_Given material_
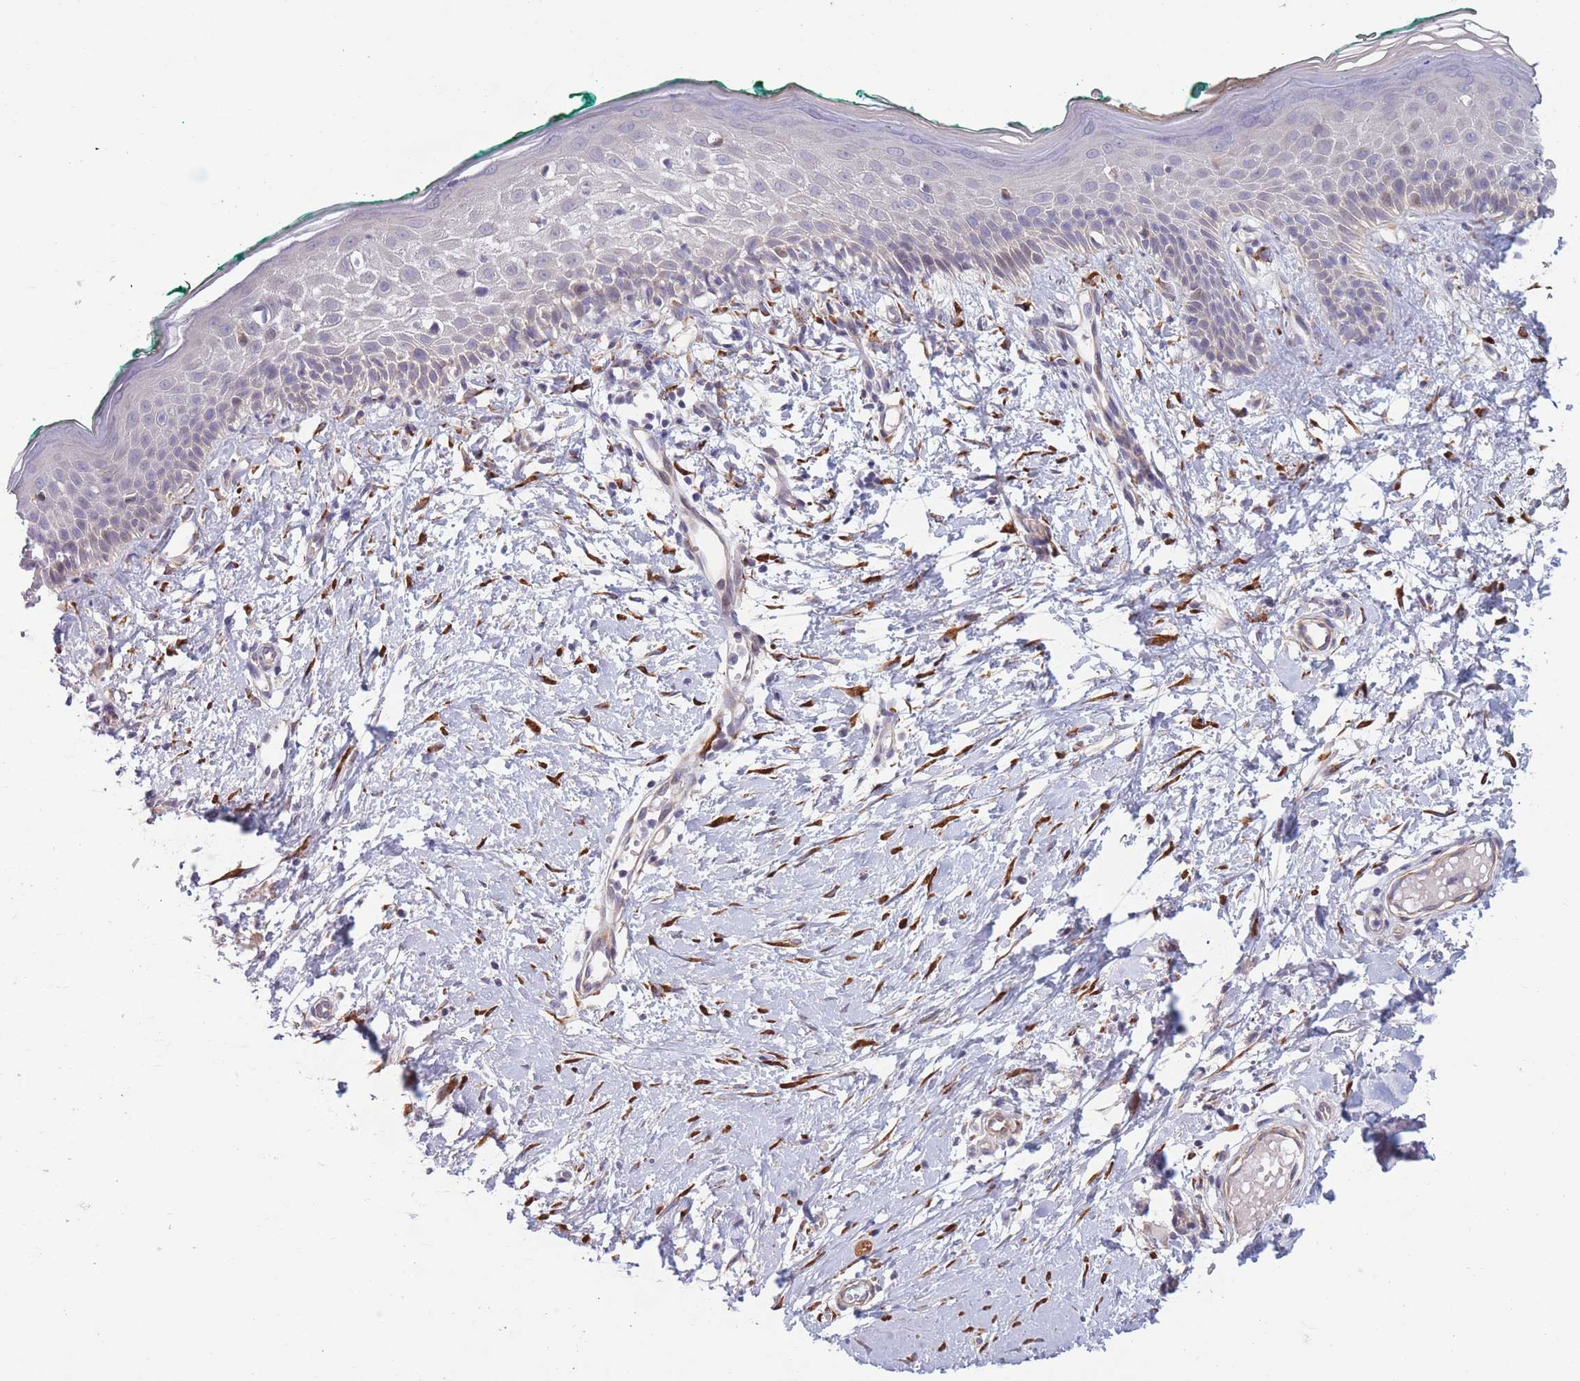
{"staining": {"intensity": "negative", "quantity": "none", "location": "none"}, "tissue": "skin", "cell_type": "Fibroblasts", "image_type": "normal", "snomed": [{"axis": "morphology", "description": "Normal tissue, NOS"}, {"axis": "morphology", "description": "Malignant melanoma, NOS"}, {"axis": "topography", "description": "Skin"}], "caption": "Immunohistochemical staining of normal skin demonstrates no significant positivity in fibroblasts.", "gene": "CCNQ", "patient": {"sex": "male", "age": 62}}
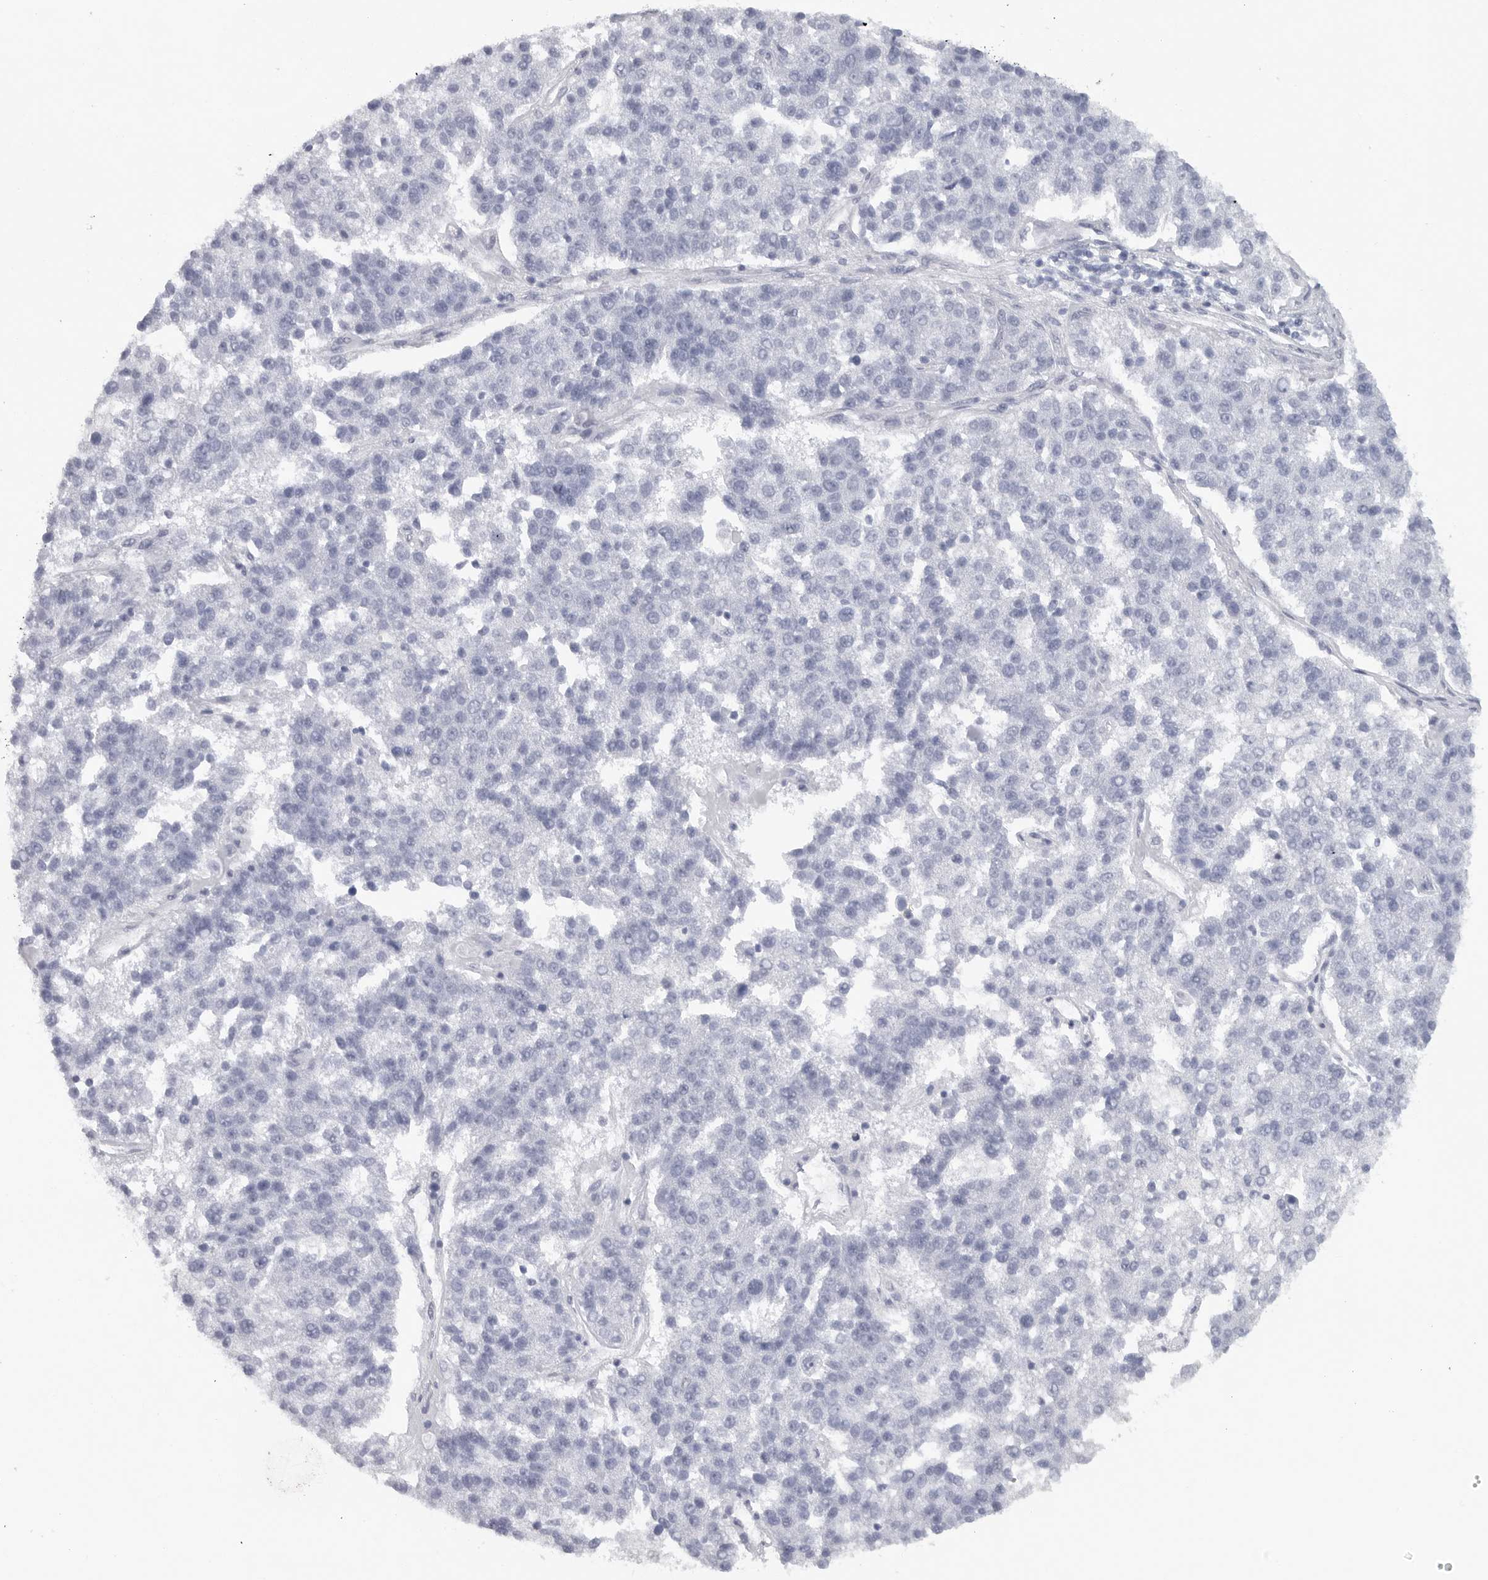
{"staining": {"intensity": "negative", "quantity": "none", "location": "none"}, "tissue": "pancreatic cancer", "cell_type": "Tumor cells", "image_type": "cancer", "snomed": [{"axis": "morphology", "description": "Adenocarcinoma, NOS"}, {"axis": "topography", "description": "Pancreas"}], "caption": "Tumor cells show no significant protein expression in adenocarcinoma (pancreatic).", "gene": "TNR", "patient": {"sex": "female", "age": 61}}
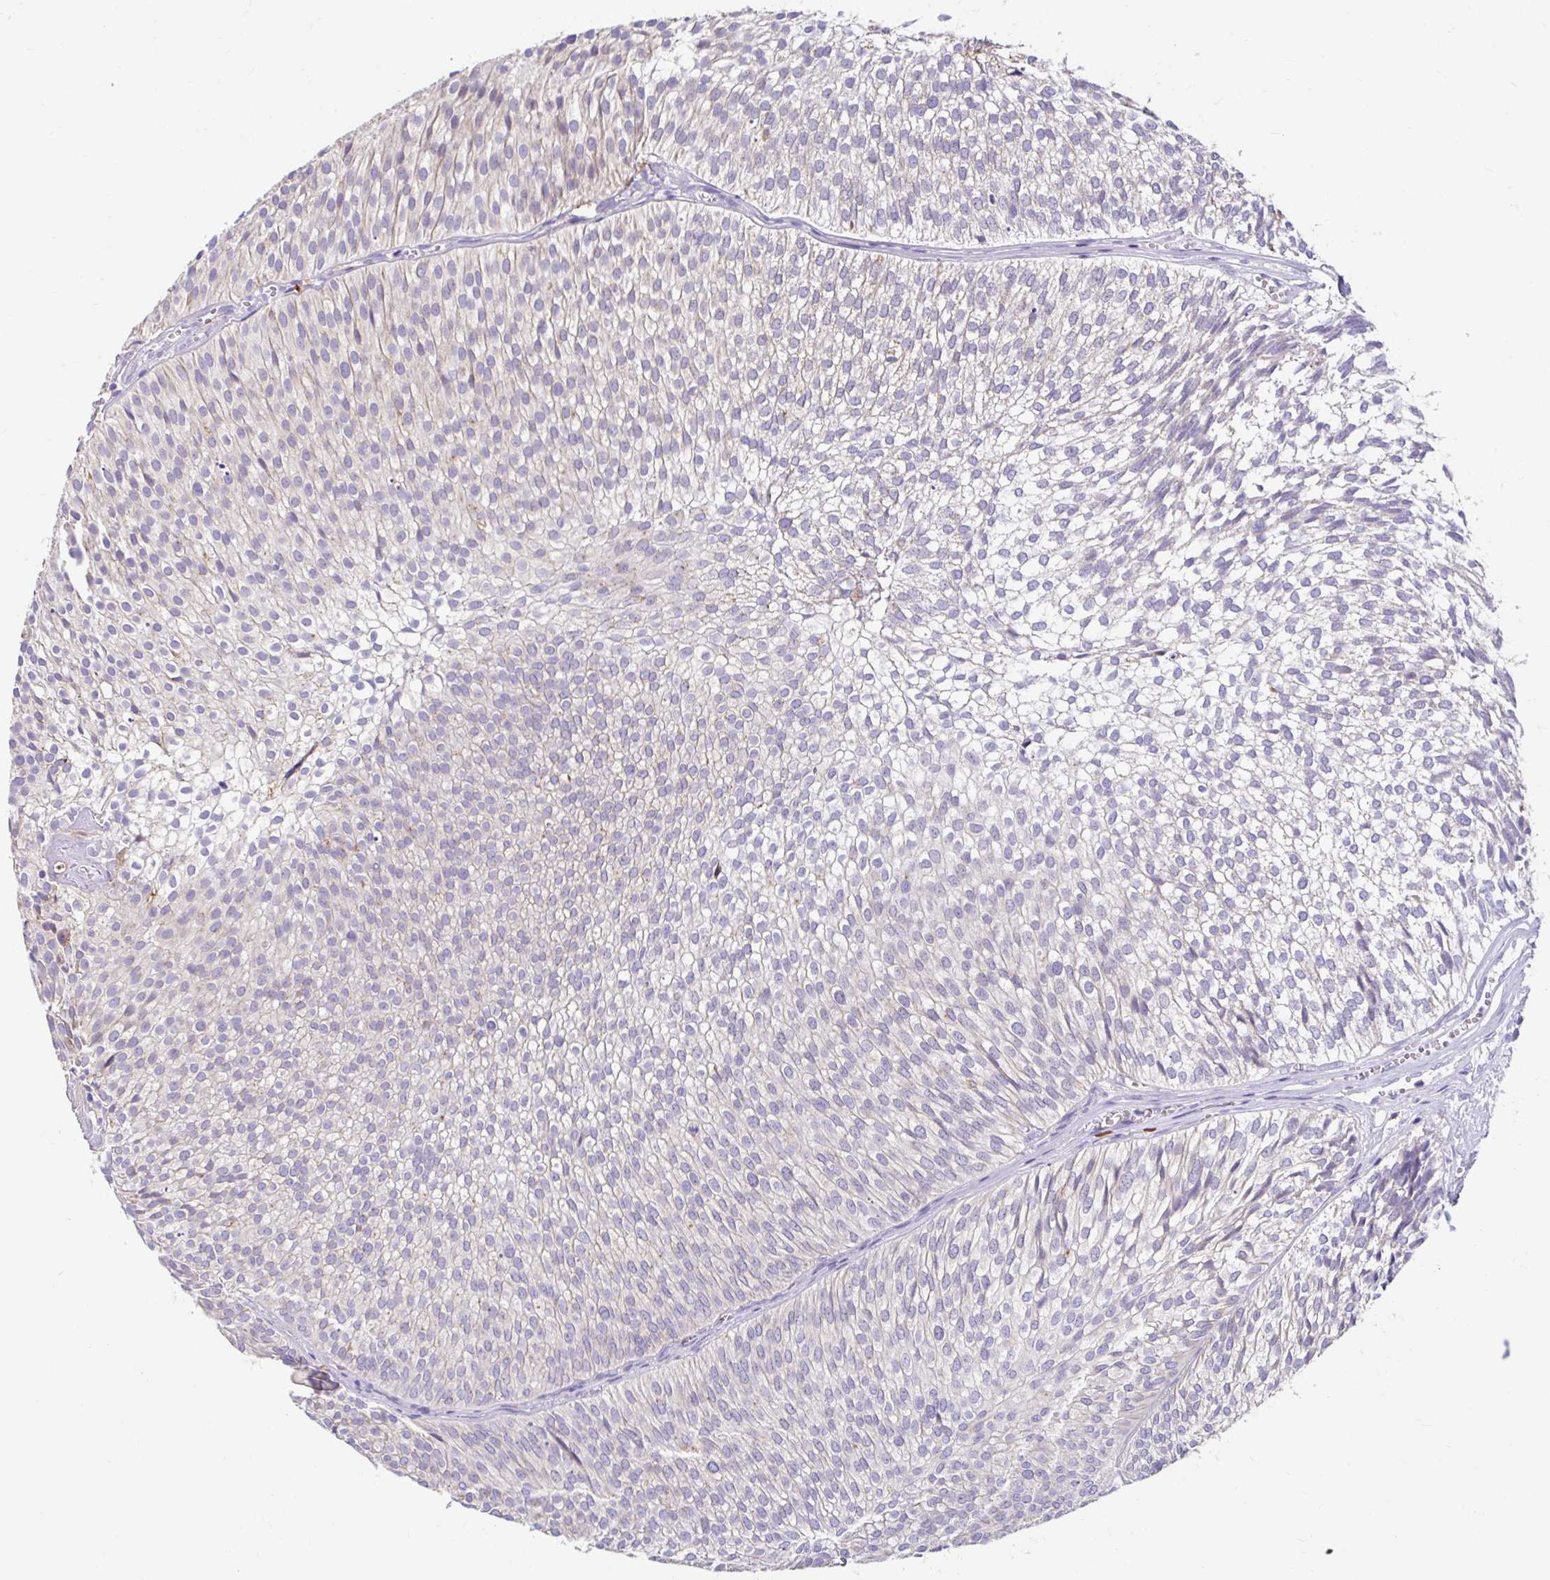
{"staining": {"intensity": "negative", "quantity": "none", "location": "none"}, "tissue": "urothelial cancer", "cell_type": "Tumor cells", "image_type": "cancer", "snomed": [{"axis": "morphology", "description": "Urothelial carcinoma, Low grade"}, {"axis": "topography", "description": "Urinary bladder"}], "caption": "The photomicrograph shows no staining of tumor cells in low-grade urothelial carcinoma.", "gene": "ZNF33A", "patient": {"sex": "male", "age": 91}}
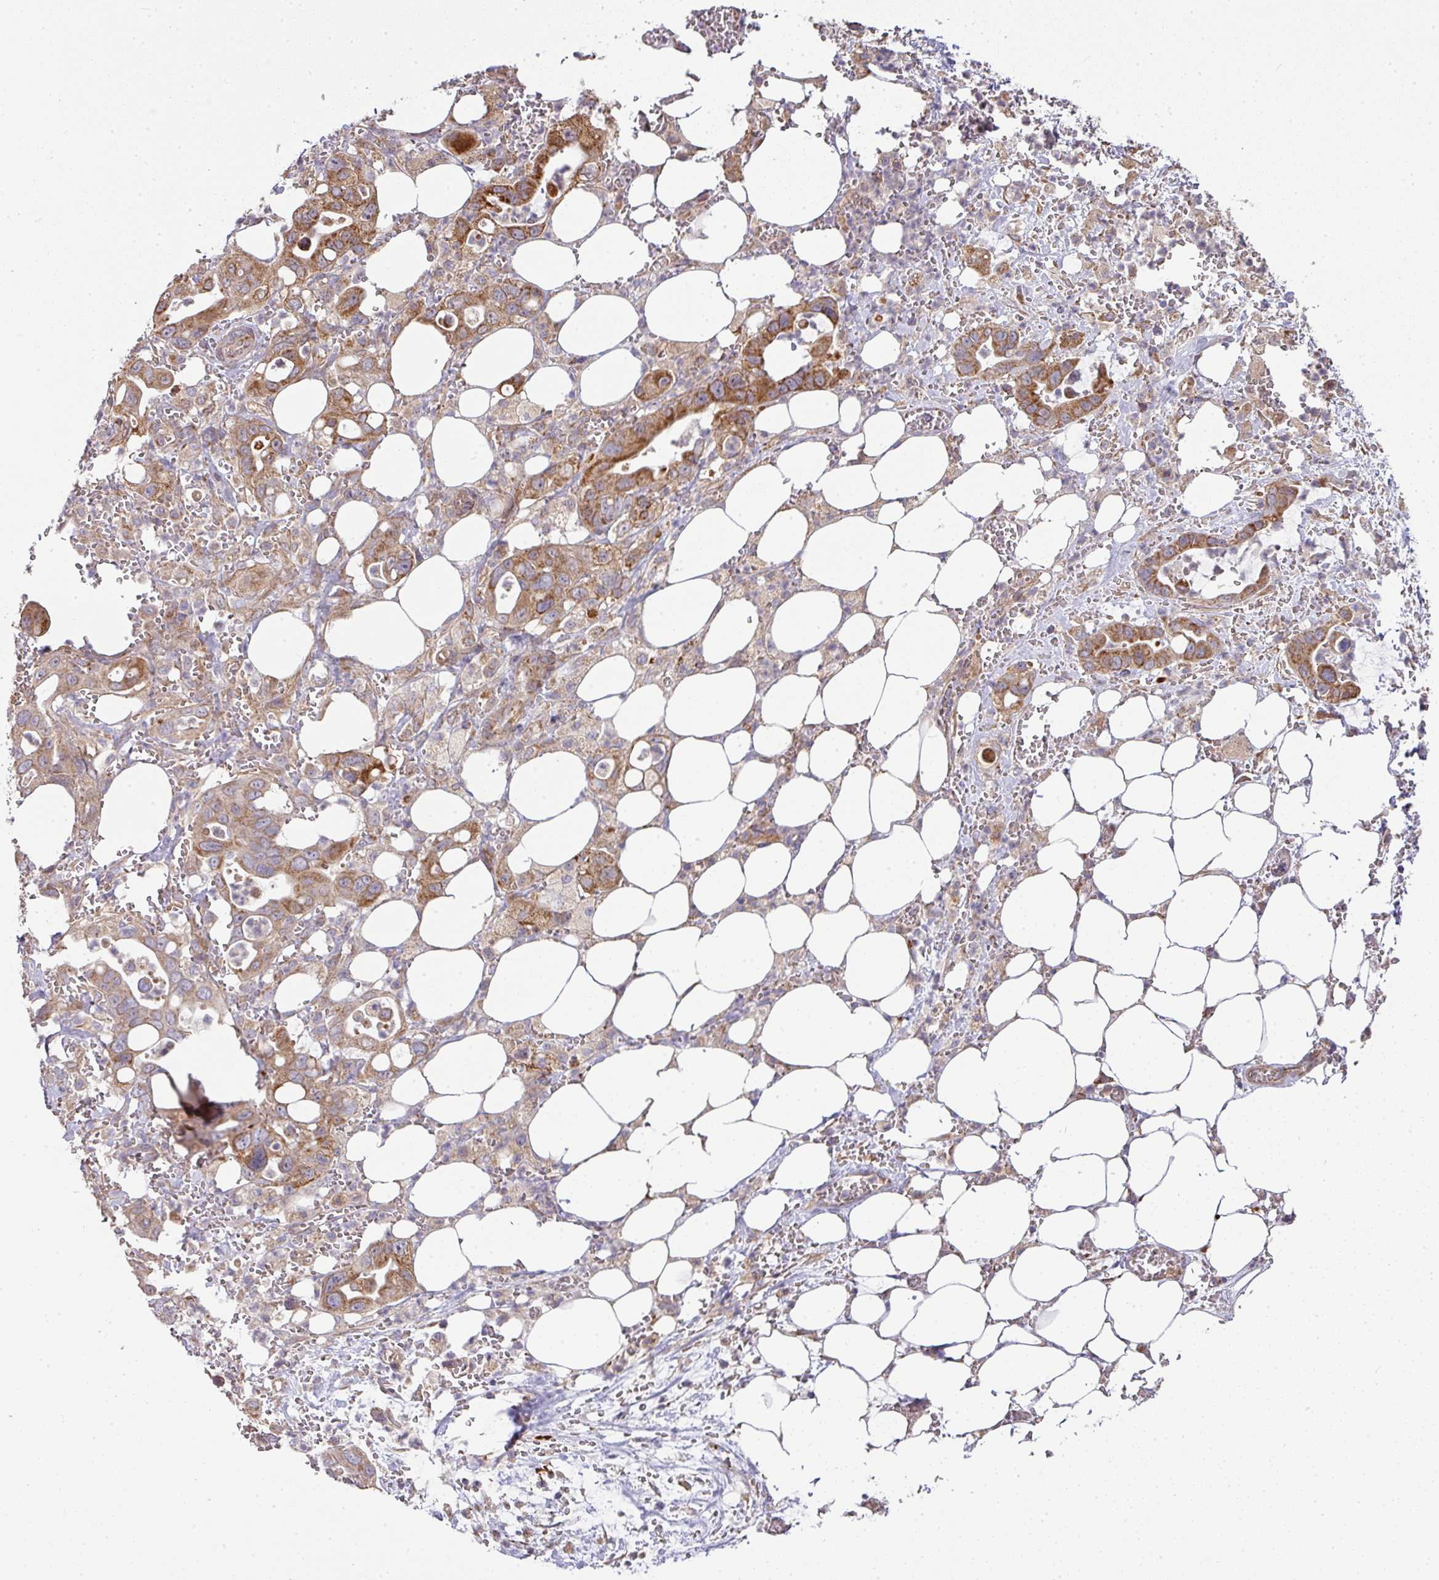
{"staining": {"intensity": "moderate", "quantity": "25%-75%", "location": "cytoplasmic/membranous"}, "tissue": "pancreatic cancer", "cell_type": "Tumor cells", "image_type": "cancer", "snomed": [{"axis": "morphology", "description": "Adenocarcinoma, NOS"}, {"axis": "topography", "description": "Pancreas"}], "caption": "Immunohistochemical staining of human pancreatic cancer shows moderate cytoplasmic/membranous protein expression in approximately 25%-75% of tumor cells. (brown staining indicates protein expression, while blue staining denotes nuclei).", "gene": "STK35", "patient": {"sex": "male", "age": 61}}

_Try it_
Leaving the pictures aside, write out only the lines from the one containing "cells show no" through the end of the material, exactly as they stand.

_Task answer_
{"staining": {"intensity": "negative", "quantity": "none", "location": "none"}, "tissue": "pancreatic cancer", "cell_type": "Tumor cells", "image_type": "cancer", "snomed": [{"axis": "morphology", "description": "Adenocarcinoma, NOS"}, {"axis": "topography", "description": "Pancreas"}], "caption": "Tumor cells show no significant protein expression in adenocarcinoma (pancreatic).", "gene": "TNR", "patient": {"sex": "female", "age": 61}}
{"staining": {"intensity": "negative", "quantity": "none", "location": "none"}, "tissue": "urothelial cancer", "cell_type": "Tumor cells", "image_type": "cancer", "snomed": [{"axis": "morphology", "description": "Urothelial carcinoma, Low grade"}, {"axis": "topography", "description": "Urinary bladder"}], "caption": "The photomicrograph shows no staining of tumor cells in low-grade urothelial carcinoma.", "gene": "ZNF33A", "patient": {"sex": "male", "age": 91}}
{"staining": {"intensity": "moderate", "quantity": "25%-75%", "location": "cytoplasmic/membranous"}, "tissue": "pancreatic cancer", "cell_type": "Tumor cells", "image_type": "cancer", "snomed": [{"axis": "morphology", "description": "Adenocarcinoma, NOS"}, {"axis": "topography", "description": "Pancreas"}], "caption": "Immunohistochemical staining of human pancreatic cancer shows moderate cytoplasmic/membranous protein expression in approximately 25%-75% of tumor cells. (brown staining indicates protein expression, while blue staining denotes nuclei).", "gene": "STK35", "patient": {"sex": "male", "age": 61}}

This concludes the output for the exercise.